THE TASK.
Output the stretch of the records from the line containing "This software has" through the end of the records, copying each line without any change.

Records from a collection.
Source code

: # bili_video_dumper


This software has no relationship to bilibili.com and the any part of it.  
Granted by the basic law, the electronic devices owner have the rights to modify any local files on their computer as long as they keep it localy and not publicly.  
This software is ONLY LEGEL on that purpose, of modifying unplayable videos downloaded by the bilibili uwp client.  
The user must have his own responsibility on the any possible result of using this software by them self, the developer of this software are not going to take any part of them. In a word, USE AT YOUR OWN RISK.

WRITTEN RESPONSE.
This software has no relationship to bilibili.com and the any part of it.  
Granted by the basic law, the electronic devices owner have the rights to modify any local files on their computer as long as they keep it localy and not publicly.  
This software is ONLY LEGEL on that purpose, of modifying unplayable videos downloaded by the bilibili uwp client.  
The user must have his own responsibility on the any possible result of using this software by them self, the developer of this software are not going to take any part of them. In a word, USE AT YOUR OWN RISK.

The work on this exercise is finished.